Groundwater is one of the main resources from the earth, especially for arid or semiarid countries. For this reason, it is very important to keep it unpolluted. Drastic Model is one of the widely used models to detect groundwater vulnerability to the contaminants that are found on ground surface. In this model, it is assumed that the vulnerability of the groundwater is affected by seven hydrological parameters. They are: depth from the surface ground to groundwater, net recharge into the aquifer from the surface, aquifer media, soil media, area topography, impact of vadose zone and aquifer hydraulic conductivity. In this study, the DRASTIC model was applied on the northern part of Babylon governorate in Iraq, to predict the vulnerability of Groundwater in that area. The results indicate that the vulnerability is very low to low grade.

Cite this paper

Al-Madhlom, Q. , Al-Ansari, N. and Hussain, H. (2016) Assessment of Groundwater Vulnerability in Northern Babylon Governorate, Iraq.
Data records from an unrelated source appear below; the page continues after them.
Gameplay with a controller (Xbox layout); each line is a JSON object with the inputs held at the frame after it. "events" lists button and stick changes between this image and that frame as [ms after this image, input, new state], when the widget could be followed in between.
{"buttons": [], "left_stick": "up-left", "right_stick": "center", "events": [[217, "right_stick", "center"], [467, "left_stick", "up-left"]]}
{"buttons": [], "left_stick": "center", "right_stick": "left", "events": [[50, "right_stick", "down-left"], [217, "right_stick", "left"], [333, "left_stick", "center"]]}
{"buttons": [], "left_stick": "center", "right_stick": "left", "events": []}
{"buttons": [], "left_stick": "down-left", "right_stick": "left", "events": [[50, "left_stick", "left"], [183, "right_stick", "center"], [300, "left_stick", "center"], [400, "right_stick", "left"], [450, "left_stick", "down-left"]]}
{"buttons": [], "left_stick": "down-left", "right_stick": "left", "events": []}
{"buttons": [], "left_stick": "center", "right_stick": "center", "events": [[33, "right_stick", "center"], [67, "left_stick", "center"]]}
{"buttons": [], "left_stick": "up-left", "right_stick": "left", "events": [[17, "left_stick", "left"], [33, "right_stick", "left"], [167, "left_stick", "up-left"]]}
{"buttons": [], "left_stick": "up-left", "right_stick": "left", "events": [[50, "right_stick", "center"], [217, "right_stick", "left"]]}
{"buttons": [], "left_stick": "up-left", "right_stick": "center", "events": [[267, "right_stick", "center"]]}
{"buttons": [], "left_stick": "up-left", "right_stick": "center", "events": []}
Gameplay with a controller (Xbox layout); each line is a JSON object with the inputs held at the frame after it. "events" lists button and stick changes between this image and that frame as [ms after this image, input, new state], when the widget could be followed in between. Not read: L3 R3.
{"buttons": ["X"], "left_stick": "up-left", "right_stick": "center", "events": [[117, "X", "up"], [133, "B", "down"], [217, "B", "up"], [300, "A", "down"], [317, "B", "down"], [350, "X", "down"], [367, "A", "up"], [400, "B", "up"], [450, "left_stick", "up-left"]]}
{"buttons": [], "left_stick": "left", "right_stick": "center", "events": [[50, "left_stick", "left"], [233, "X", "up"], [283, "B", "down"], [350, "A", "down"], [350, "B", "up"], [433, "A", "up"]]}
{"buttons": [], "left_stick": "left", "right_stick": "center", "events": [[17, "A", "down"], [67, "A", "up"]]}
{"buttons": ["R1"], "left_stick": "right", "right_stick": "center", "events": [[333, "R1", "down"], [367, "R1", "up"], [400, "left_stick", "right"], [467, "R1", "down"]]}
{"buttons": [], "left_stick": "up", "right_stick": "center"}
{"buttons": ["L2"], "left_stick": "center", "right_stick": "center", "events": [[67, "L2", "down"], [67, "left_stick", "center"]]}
Engineering, 8, 883-902. doi: 10.4236/eng.2016.812080.

1. Introduction

In the last decades, big developments took place in all fields of knowledge and industry with intensive attention on investment of all available resources to get the maximum benefit with minimum cost and minimum side effects on the environment.

Groundwater is one of the main water resources on the earth [1] [2] , especially for arid and semi-arid countries for two reasons. The first is the scarcity of both surface water, and the second is the relatively low susceptibility of groundwater to pollution [3] . After the industrial revolution the world witnessed many changes due to the global warming as a result of the large development in industry. Consequently, many countries were affected and became arid or semi-arid. Middle East and North Africa countries are on the top of the affected countries. Some studies highlighted the size of the problem by comparing the annual water share for each person. For Iraq, it was found that the share reached about 6029 (m3/capita・year) during 1995, and it was expected to be 2100 (m3/capita・year) in 2015 [4] .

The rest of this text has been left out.